Profunda tristeza. Este es, sobre todos, el sentimiento que me asalta tras los acontecimientos de Barcelona. Decir, como lo hace toda la clase política e institucional, que se trata de unos terroristas y unos asesinos es una obviedad que, como las metáforas en retórica, hace tiempo que perdió su significado en virtud (¿?) de su repetición.

De lo que se trata es de que los responsables de este pobre mundo se pongan a trabajar de verdad por resolver el problema, si es que tienen sincera voluntad de hacerlo, lo cual no está nada claro.

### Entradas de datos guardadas
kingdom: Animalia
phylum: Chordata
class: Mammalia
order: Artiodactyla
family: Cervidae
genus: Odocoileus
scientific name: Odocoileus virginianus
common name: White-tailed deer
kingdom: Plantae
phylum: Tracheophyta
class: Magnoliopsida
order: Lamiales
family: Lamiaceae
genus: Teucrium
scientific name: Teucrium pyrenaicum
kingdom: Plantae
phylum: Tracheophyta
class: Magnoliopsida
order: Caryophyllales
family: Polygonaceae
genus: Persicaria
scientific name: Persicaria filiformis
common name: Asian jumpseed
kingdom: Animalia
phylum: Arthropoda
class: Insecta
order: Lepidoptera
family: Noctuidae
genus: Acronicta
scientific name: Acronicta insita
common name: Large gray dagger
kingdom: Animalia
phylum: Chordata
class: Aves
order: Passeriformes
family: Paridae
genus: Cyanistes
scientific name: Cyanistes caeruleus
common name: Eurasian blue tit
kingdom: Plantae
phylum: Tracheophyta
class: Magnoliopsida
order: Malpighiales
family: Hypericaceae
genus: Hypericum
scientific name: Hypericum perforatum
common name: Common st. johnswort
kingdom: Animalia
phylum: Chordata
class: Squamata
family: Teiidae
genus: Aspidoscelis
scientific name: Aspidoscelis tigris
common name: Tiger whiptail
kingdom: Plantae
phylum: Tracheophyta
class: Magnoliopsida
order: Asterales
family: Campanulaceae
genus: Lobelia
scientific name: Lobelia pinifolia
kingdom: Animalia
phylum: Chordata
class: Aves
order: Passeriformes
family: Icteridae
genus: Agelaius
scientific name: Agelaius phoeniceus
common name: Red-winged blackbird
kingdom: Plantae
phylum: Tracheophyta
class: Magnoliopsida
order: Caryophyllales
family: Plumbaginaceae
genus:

### Consignas del ejercicio
1. Responde según el fragmento:
(a) ¿Qué sentimiento asalta, sobre todos, a quien escribe tras los acontecimientos de Barcelona?
(b) ¿Con qué se compara la obviedad de llamarlos terroristas y asesinos?
(c) ¿Quiénes deberían ponerse a trabajar de verdad por resolver el problema?
2. ¿Qué grupos de personas se mencionan en el fragmento? Enuméralos todos.

### Respuestas obtenidas
1.
(a) Profunda tristeza.
(b) Con las metáforas en retórica.
(c) Los responsables de este pobre mundo.

2.
- Toda la clase política e institucional
- Unos terroristas
- Unos asesinos
- Los responsables de este pobre mundo